Background: The pathogenesis of fatty liver is likely to depend on a complex interaction of environmental and genetic factors. We investigated a large-scale analysis of the association between microsomal triglyceride transfer protein (MTTP) and phosphatidylethanolamine N-methyltransferase (PEMT) polymorphism in alcoholic and nonalcoholic fatty liver disease.
Methods: Five hundred and eighty-eight patients who visited the health promotion center were enrolled. To elucidate the possible role of genetic variation affecting triglyceride metabolism in fatty liver disease, the MTTP-I128T and PEMT-V175M polymorphisms were studied.

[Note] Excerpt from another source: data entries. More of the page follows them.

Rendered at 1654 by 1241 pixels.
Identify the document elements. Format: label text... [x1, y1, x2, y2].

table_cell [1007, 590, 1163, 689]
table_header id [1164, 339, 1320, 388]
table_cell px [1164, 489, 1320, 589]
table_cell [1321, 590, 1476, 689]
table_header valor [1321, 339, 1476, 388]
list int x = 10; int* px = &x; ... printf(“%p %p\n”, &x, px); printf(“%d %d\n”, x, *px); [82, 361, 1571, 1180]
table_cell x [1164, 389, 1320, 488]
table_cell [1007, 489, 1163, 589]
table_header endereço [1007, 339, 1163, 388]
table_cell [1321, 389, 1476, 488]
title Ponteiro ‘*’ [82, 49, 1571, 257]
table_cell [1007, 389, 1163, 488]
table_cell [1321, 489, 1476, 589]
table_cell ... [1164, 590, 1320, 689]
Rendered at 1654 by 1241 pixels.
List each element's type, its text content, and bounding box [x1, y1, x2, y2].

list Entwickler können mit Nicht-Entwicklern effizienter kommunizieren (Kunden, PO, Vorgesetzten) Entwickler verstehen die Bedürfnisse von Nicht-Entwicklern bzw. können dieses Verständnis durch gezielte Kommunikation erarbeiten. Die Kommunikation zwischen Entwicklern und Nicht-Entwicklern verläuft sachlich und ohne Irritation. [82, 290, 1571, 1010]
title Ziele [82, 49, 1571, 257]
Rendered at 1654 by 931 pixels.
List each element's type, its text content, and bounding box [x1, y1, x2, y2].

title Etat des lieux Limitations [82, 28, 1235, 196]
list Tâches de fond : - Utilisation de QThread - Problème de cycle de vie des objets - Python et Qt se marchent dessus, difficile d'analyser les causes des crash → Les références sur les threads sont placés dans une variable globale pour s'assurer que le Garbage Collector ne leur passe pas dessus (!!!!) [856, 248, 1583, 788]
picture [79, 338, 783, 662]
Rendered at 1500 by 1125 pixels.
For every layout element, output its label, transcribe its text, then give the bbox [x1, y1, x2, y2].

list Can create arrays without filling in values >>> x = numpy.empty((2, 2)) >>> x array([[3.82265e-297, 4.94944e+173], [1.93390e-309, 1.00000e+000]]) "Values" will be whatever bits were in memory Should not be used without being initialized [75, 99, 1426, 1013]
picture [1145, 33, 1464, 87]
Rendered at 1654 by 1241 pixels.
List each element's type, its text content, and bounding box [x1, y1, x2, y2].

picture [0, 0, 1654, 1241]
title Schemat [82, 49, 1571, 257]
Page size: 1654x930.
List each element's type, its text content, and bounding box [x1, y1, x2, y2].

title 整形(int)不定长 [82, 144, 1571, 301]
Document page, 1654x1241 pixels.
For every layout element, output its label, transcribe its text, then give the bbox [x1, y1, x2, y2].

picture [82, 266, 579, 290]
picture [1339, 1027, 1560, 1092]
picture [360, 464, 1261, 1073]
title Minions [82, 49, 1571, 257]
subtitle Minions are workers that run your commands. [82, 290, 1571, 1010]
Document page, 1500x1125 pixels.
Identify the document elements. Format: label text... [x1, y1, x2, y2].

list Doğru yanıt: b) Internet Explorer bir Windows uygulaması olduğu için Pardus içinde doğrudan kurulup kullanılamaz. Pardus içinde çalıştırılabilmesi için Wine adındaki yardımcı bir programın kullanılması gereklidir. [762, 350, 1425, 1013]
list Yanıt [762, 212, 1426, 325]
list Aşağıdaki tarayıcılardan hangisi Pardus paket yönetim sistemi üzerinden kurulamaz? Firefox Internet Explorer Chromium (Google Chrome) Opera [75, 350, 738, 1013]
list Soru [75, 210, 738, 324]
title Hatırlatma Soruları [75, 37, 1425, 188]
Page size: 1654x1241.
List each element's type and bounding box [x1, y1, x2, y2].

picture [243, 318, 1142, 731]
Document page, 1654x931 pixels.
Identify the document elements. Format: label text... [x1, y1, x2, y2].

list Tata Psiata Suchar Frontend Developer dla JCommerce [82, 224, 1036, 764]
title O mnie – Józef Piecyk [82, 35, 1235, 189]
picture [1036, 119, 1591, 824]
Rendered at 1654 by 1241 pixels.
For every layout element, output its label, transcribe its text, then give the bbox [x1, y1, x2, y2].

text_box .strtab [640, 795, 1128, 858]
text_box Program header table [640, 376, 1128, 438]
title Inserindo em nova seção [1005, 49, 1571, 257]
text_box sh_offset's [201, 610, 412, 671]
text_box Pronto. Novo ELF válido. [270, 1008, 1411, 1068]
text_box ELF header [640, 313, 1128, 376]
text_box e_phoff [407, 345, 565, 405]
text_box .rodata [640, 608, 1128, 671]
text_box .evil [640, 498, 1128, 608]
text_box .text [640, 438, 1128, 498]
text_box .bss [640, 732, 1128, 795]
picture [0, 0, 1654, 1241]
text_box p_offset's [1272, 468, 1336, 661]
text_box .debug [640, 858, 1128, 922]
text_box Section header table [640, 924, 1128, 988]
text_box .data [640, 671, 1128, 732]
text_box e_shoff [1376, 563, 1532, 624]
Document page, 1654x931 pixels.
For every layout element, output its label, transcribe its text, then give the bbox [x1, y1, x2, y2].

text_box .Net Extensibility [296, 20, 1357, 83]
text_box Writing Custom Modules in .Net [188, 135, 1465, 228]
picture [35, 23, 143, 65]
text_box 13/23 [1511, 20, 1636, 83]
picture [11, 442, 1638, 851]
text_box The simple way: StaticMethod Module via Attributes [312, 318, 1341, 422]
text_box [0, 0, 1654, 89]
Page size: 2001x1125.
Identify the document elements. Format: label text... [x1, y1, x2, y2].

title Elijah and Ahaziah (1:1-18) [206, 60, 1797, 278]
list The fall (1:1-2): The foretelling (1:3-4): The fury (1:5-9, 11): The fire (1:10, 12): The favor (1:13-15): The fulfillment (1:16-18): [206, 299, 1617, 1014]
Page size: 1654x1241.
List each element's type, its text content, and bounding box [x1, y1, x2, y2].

Results: The I/I genotype and I allele frequency of MTTP polymorphism with alcoholic fatty liver was significantly higher than that of the normal control group (P=0.026 vs. 0.005). Genotype and allele frequency of PEMT, however, did not show a significant difference between control and fatty liver. I/I genotype of MTTP gene frequency in the drinkers with fatty livers was 85.4%, which was significantly higher than that in the drinkers without fatty liver, which was 68.4% (P=0.013). With regard to biochemical indicators, the alanine aminotransferase value of the I/I group was significantly higher than that of the I/T and T/T groups (P=0.04). Asparate aminotransferase, gamma-glutamyl transpeptidase, triglyceride, apolipoprotein B, and glucose concentration tended to be lower in the I/T and T/T groups than in the I/I group, but no statistically significant difference was found.
Conclusion: In this study, MTTP-I128T polymorphism is associated with central obesity, elevated liver enzymes, and alcoholic fatty liver disease.